> CONSIGNA
Escribe los nombres de todos los amigos del escritor que menciona el pasaje.

> PASAJE
-=-=-

Decían de él que era hipnótico, vanidoso y caudaloso en sus conversaciones, y que se sentía desvalido sin amor. «La felicidad no es como dicen, que dura un solo instante y no se sabe que se tuvo sino cuando se acabó. La verdad es que dura mientras dure el amor. Porque con amor, hasta morirse es bueno». Por eso daba tanta importancia a Barcha, pero también a sus amigos, Carlos Fuentes, Álvaro Mutis, Elena Poniatowska, Julio Cortázar… y Mario Vargas Llosa, hasta que el puñetazo que le propinó en el ojo (cuyos motivos aún siguen siendo pasto de chismorreo) puso fin a una intensa camaradería. «Escribo para que me quieran mis amigos», solía decir.

Gabriel José de la Concordia, tal era su nombre completo, comenzó a estudiar Derecho por aquello de dar el gusto a los padres, pero abandonó los estudios para dedicarse al periodismo (El Heraldo, El Universal…), oficio al que estuvo vinculado toda su vida, haciendo crónicas como la del bombardeo al Palacio de La Moneda durante el Golpe de Estado en Chile en 1973. Su primer cuento lo publicó, de hecho, en un periódico, El Espectador, en 1947. En su juventud, fue capitán del equipo del Liceo Nacional de Zipaquirá, en las disciplinas de fútbol, béisbol y atletismo. También trabajó como guionista (El gallo de oro, basado en un relato de Rulfo, Presagio, Juego peligroso…), asistente de dirección (Lástima que sea un canalla, protagonizada por Sofia Loren) y director (el cortometraje surrealista La langosta azul), además de llegar a ser jurado del Festival de Cannes.

Hasta que ‘Cien años de soledad’ le convirtiese en hito literario, conoció largos periodos de penurias

Entretanto, tuvo que abandonar su país cuando publicó Relato de un náufrago, un reportaje novelado sobre un episodio del tripulante de un buque militar, Luis Alejandro Velasco. Se fue a París. Tuvo que marcharse también de Nueva York, tras ser acusado por la CIA y los disidentes cubanos de comunista. Se fue a México, donde vivió la mayor parte de su vida (pasó una larga estancia en Barcelona, donde escribió El otoño del patriarca).

-=-=-

> DATOS DE ENTRADA

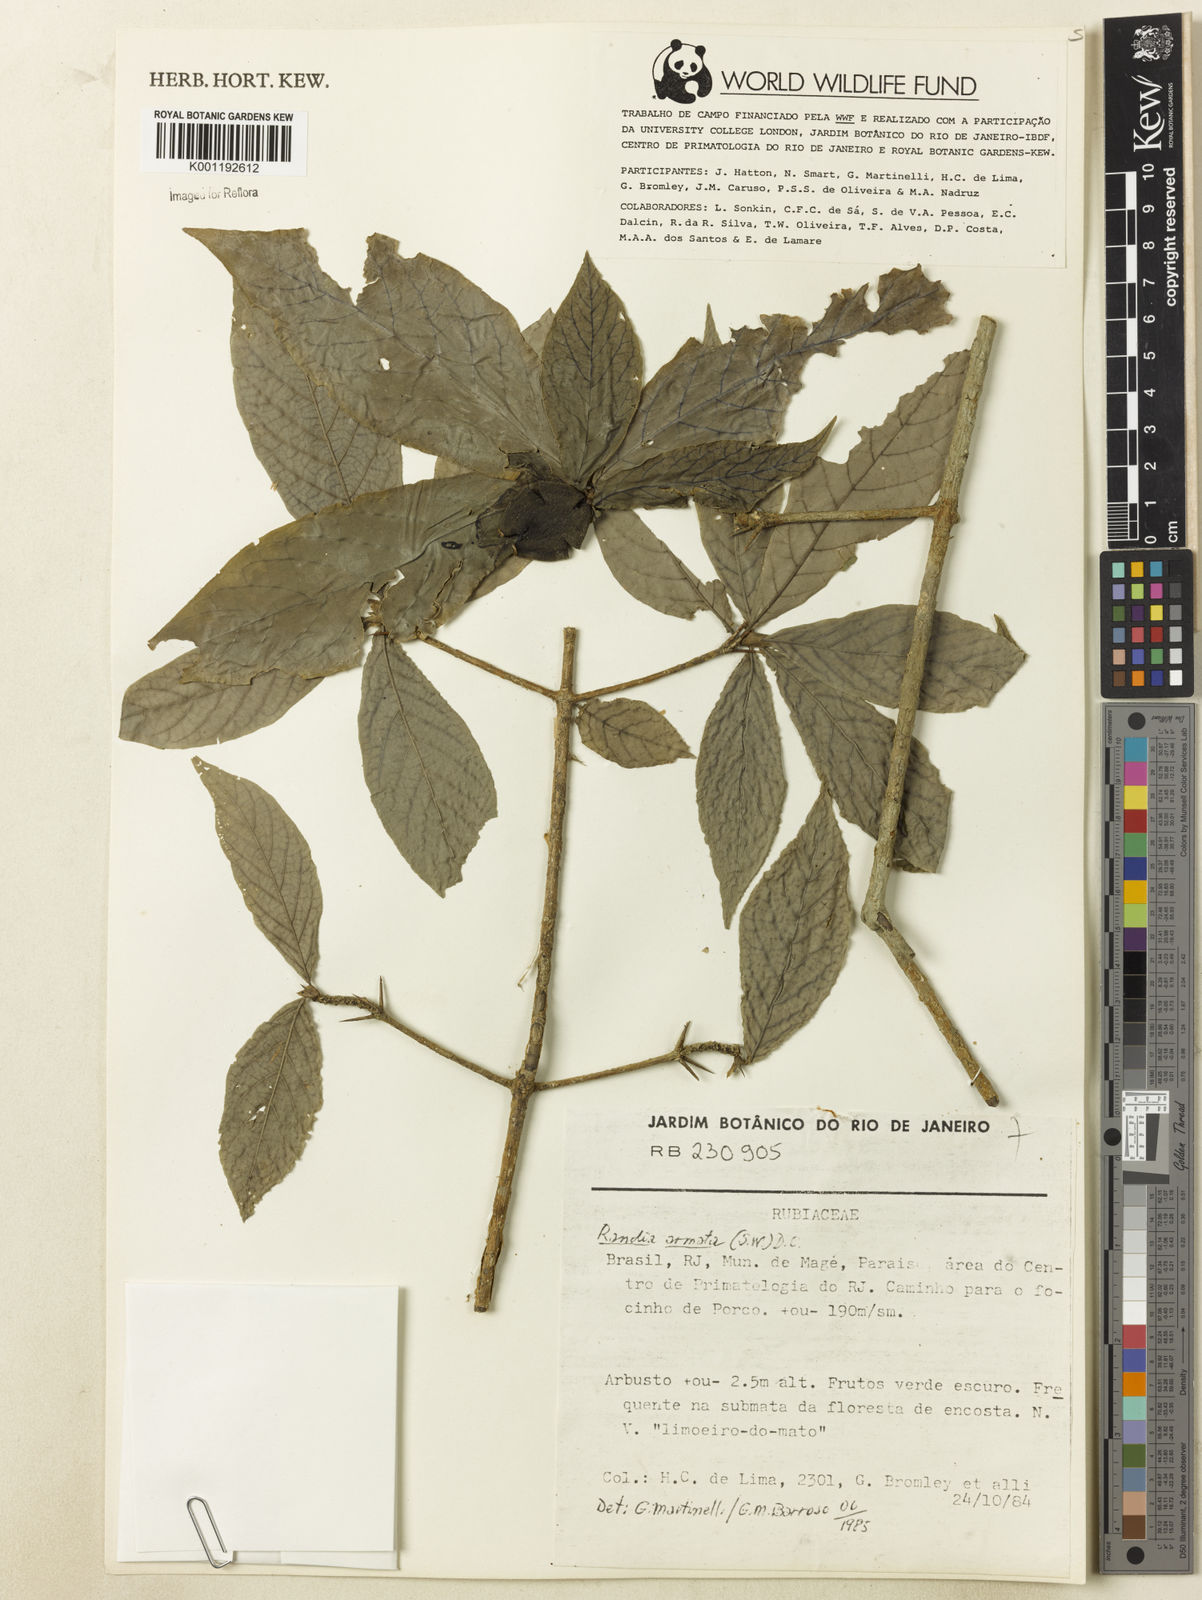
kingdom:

-=-=-

> RESULTADO
Carlos Fuentes, Álvaro Mutis, Elena Poniatowska, Julio Cortázar y Mario Vargas Llosa.